Although power requirements dictate that the dc-dc converter must be placed as close as possible to the processor or ASIC being powered, pc-board space in many applications is at a premium. Therefore, systems designers need dc-dc converters to be as small as possible. In other words, they require converters with the greatest power or current density possible. As a result, power-conversion efficiency becomes a critical factor to the extent that every extra percentage point of efficiency becomes important.
In recent times, designers have had a number of options for implementing their point-of-load dc-dc converters. These range from fully discrete designs that might require as many as 100 components to generate a single high-current output, to fully integrated modular solutions. With the discrete approach, current densities are typically less than 5 A/in.2
International Rectifier Corp. (IR) now offers a higher-efficiency alternative to traditional discrete and modular solutions. iPOWIR, a unique modular power architecture for dc-dc converters, raises efficiencies and reduces design complexity by integrating the design- and layout-critical semiconductors into tightly packaged, power building blocks.
The blocks are multichip module (MCM) components. They will be offered, at least initially, in small BGA-style packages. Unlike other fully integrated converter solutions, they integrate only the critical silicon. To realize the complete converter design, some external passives are required off-chip. But the company claims that this approach yields unprecedented levels of efficiency. IR boasts a potential 2% improvement in overall end efficiency when measured against comparable, industry-leading dc-dc converter solutions.
Plus, there's the inherent design flexibility that the iPOWIR architect provides. First, it allows designers to select the external passive components as needed by the application. Furthermore, iPOWIR offers scalable solutions with initial products in this series each contributing 15 A of output.

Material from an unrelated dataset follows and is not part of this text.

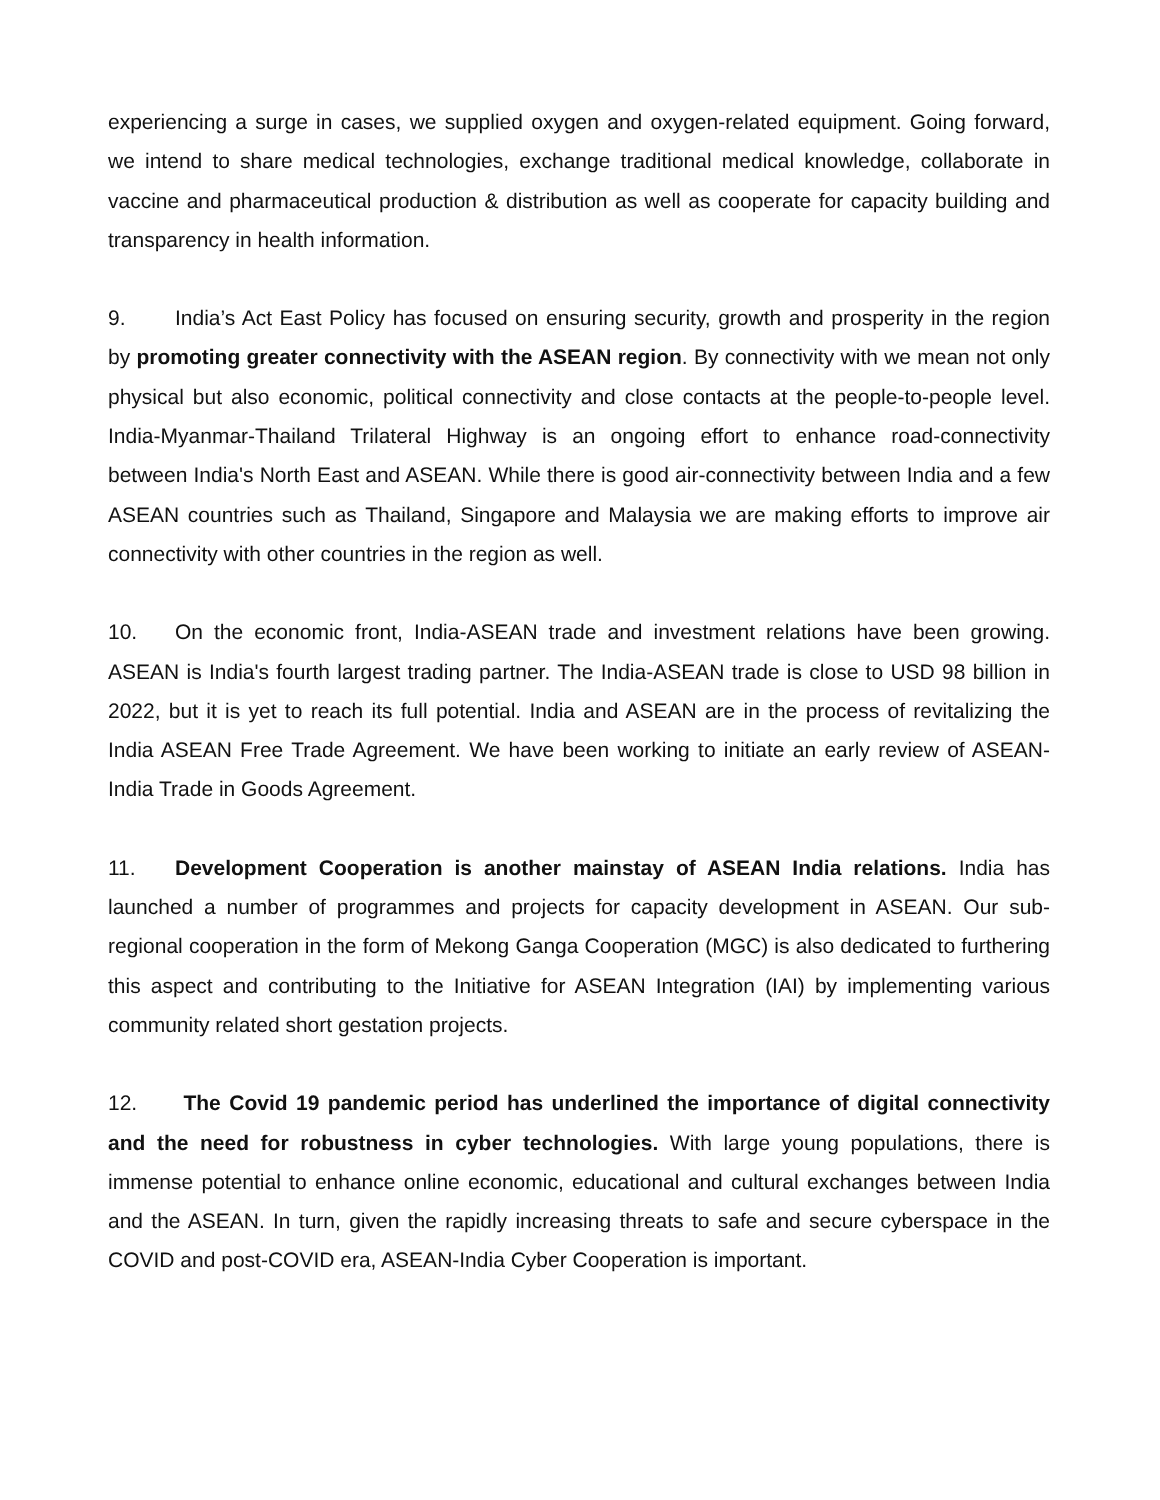experiencing a surge in cases, we supplied oxygen and oxygen-related equipment. Going forward, we intend to share medical technologies, exchange traditional medical knowledge, collaborate in vaccine and pharmaceutical production & distribution as well as cooperate for capacity building and transparency in health information.
9. India’s Act East Policy has focused on ensuring security, growth and prosperity in the region by promoting greater connectivity with the ASEAN region. By connectivity with we mean not only physical but also economic, political connectivity and close contacts at the people-to-people level. India-Myanmar-Thailand Trilateral Highway is an ongoing effort to enhance road-connectivity between India's North East and ASEAN. While there is good air-connectivity between India and a few ASEAN countries such as Thailand, Singapore and Malaysia we are making efforts to improve air connectivity with other countries in the region as well.
10. On the economic front, India-ASEAN trade and investment relations have been growing. ASEAN is India's fourth largest trading partner. The India-ASEAN trade is close to USD 98 billion in 2022, but it is yet to reach its full potential. India and ASEAN are in the process of revitalizing the India ASEAN Free Trade Agreement. We have been working to initiate an early review of ASEAN-India Trade in Goods Agreement.
11. Development Cooperation is another mainstay of ASEAN India relations. India has launched a number of programmes and projects for capacity development in ASEAN. Our sub-regional cooperation in the form of Mekong Ganga Cooperation (MGC) is also dedicated to furthering this aspect and contributing to the Initiative for ASEAN Integration (IAI) by implementing various community related short gestation projects.
12. The Covid 19 pandemic period has underlined the importance of digital connectivity and the need for robustness in cyber technologies. With large young populations, there is immense potential to enhance online economic, educational and cultural exchanges between India and the ASEAN. In turn, given the rapidly increasing threats to safe and secure cyberspace in the COVID and post-COVID era, ASEAN-India Cyber Cooperation is important.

Naturally, IR's iPOWIR-based solutions require less development effort than do discrete approaches. For example, using the iPOWIR architecture, the design of a 60-A dc-dc converter is reduced to less than 50 components with fewer than 10 devices per power stage. The resulting current density is 10 A/in.2—twice that of discrete alternatives.
According to the company, in general, iPOWIR can reduce overall converter size anywhere from 15% to 44% compared to existing discrete designs. When measured against modular alternatives, iPOWIR has achieved space savings as great as 58%.
Still, there's another advantage to iPOWIR that sets it apart from other approaches, both discrete and modular. As a leading supplier of power semiconductors, IR has the first crack at the cutting-edge MOSFET technology, and power MOSFETs play a critical role in determining power conversion efficiency. Essentially, that gives the company an ongoing potential to craft industry-leading dc-dc conversion solutions.
The first product in the iPOWIR series is the iP2001, a power building block for multiphase nonisolated synchronous buck converters (Fig. 1). The iP2001 integrates a high-speed MOSFET driver with high- and low-side MOSFETs, diodes, and passives in an 11- by 11- by 3-mm BGA package. It permits development of converters with an input-voltage range of 5 to 16 V and an output-voltage range of 0.95 to 3.3 V. The device operates over switching frequencies ranging from 300 kHz to greater than 1 MHz to deliver up to 15 A per phase, depending on the selection of the external multiphase controller and passives.
The company plans to follow the iP2001 with a fully integrated PWM controller for implementation of single-phase converters. Housed in a 14- by 14- by 3-mm BGA package, this building block will generate a 0.925- to 3.3-V output at up to 15 A (Fig. 2).